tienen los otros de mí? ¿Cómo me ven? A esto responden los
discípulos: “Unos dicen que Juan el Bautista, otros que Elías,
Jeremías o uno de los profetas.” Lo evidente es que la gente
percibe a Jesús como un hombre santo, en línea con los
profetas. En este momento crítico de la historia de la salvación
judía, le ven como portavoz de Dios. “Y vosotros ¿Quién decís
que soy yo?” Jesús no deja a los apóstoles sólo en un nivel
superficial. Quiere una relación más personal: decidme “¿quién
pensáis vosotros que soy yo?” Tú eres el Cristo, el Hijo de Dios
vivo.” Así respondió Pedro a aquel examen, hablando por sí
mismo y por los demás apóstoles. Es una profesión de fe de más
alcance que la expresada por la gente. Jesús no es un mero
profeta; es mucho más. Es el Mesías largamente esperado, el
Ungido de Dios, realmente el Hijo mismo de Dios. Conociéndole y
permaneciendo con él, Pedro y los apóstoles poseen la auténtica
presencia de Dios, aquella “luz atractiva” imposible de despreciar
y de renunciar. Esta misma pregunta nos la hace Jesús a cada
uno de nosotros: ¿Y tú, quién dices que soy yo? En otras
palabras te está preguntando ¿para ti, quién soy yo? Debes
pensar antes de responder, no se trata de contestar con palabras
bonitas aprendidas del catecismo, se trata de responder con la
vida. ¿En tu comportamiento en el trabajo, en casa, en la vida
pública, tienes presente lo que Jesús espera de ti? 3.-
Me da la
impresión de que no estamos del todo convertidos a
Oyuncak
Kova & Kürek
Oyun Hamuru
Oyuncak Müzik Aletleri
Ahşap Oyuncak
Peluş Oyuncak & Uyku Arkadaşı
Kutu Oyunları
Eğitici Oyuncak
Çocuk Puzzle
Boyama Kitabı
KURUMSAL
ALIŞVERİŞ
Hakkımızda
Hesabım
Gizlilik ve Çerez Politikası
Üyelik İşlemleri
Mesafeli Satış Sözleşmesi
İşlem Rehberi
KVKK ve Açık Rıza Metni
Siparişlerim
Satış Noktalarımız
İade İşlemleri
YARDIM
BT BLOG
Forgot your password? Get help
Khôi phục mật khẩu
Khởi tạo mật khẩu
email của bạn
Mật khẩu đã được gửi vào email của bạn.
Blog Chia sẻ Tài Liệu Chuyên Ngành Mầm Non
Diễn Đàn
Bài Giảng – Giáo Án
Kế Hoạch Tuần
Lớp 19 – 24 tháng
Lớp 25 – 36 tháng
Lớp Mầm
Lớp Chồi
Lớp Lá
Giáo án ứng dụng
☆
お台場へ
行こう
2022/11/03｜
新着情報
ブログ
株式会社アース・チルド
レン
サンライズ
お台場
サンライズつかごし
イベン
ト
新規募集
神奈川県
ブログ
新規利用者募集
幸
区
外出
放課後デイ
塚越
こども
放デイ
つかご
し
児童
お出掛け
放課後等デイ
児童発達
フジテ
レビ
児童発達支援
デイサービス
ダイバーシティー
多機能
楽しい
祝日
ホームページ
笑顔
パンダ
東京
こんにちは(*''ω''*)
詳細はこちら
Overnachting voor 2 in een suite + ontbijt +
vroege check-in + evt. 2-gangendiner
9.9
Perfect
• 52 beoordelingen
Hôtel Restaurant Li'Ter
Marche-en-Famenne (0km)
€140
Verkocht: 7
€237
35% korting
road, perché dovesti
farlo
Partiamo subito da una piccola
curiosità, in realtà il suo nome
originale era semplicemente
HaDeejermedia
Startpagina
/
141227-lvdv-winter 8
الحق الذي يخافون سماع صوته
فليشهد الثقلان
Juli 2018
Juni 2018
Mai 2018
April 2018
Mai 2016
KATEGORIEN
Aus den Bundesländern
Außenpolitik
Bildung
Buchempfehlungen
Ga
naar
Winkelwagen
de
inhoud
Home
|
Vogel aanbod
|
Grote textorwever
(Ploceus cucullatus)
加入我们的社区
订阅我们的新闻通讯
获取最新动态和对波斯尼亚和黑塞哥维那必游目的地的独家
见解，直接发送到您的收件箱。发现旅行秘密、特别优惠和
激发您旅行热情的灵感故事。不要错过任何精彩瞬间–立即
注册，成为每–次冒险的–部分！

───

__TASK TO CARRY OUT__:
Copy each line of the data exactly, leaving nothing out.

__RESPONSE__:
tienen los otros de mí? ¿Cómo me ven? A esto responden los
discípulos: “Unos dicen que Juan el Bautista, otros que Elías,
Jeremías o uno de los profetas.” Lo evidente es que la gente
percibe a Jesús como un hombre santo, en línea con los
profetas. En este momento crítico de la historia de la salvación
judía, le ven como portavoz de Dios. “Y vosotros ¿Quién decís
que soy yo?” Jesús no deja a los apóstoles sólo en un nivel
superficial. Quiere una relación más personal: decidme “¿quién
pensáis vosotros que soy yo?” Tú eres el Cristo, el Hijo de Dios
vivo.” Así respondió Pedro a aquel examen, hablando por sí
mismo y por los demás apóstoles. Es una profesión de fe de más
alcance que la expresada por la gente. Jesús no es un mero
profeta; es mucho más. Es el Mesías largamente esperado, el
Ungido de Dios, realmente el Hijo mismo de Dios. Conociéndole y
permaneciendo con él, Pedro y los apóstoles poseen la auténtica
presencia de Dios, aquella “luz atractiva” imposible de despreciar
y de renunciar. Esta misma pregunta nos la hace Jesús a cada
uno de nosotros: ¿Y tú, quién dices que soy yo? En otras
palabras te está preguntando ¿para ti, quién soy yo? Debes
pensar antes de responder, no se trata de contestar con palabras
bonitas aprendidas del catecismo, se trata de responder con la
vida. ¿En tu comportamiento en el trabajo, en casa, en la vida
pública, tienes presente lo que Jesús espera de ti? 3.-
Me da la
impresión de que no estamos del todo convertidos a
Oyuncak
Kova & Kürek
Oyun Hamuru
Oyuncak Müzik Aletleri
Ahşap Oyuncak
Peluş Oyuncak & Uyku Arkadaşı
Kutu Oyunları
Eğitici Oyuncak
Çocuk Puzzle
Boyama Kitabı
KURUMSAL
ALIŞVERİŞ
Hakkımızda
Hesabım
Gizlilik ve Çerez Politikası
Üyelik İşlemleri
Mesafeli Satış Sözleşmesi
İşlem Rehberi
KVKK ve Açık Rıza Metni
Siparişlerim
Satış Noktalarımız
İade İşlemleri
YARDIM
BT BLOG
Forgot your password? Get help
Khôi phục mật khẩu
Khởi tạo mật khẩu
email của bạn
Mật khẩu đã được gửi vào email của bạn.
Blog Chia sẻ Tài Liệu Chuyên Ngành Mầm Non
Diễn Đàn
Bài Giảng – Giáo Án
Kế Hoạch Tuần
Lớp 19 – 24 tháng
Lớp 25 – 36 tháng
Lớp Mầm
Lớp Chồi
Lớp Lá
Giáo án ứng dụng
☆
お台場へ
行こう
2022/11/03｜
新着情報
ブログ
株式会社アース・チルド
レン
サンライズ
お台場
サンライズつかごし
イベン
ト
新規募集
神奈川県
ブログ
新規利用者募集
幸
区
外出
放課後デイ
塚越
こども
放デイ
つかご
し
児童
お出掛け
放課後等デイ
児童発達
フジテ
レビ
児童発達支援
デイサービス
ダイバーシティー
多機能
楽しい
祝日
ホームページ
笑顔
パンダ
東京
こんにちは(*''ω''*)
詳細はこちら
Overnachting voor 2 in een suite + ontbijt +
vroege check-in + evt. 2-gangendiner
9.9
Perfect
• 52 beoordelingen
Hôtel Restaurant Li'Ter
Marche-en-Famenne (0km)
€140
Verkocht: 7
€237
35% korting
road, perché dovesti
farlo
Partiamo subito da una piccola
curiosità, in realtà il suo nome
originale era semplicemente
HaDeejermedia
Startpagina
/
141227-lvdv-winter 8
الحق الذي يخافون سماع صوته
فليشهد الثقلان
Juli 2018
Juni 2018
Mai 2018
April 2018
Mai 2016
KATEGORIEN
Aus den Bundesländern
Außenpolitik
Bildung
Buchempfehlungen
Ga
naar
Winkelwagen
de
inhoud
Home
|
Vogel aanbod
|
Grote textorwever
(Ploceus cucullatus)
加入我们的社区
订阅我们的新闻通讯
获取最新动态和对波斯尼亚和黑塞哥维那必游目的地的独家
见解，直接发送到您的收件箱。发现旅行秘密、特别优惠和
激发您旅行热情的灵感故事。不要错过任何精彩瞬间–立即
注册，成为每–次冒险的–部分！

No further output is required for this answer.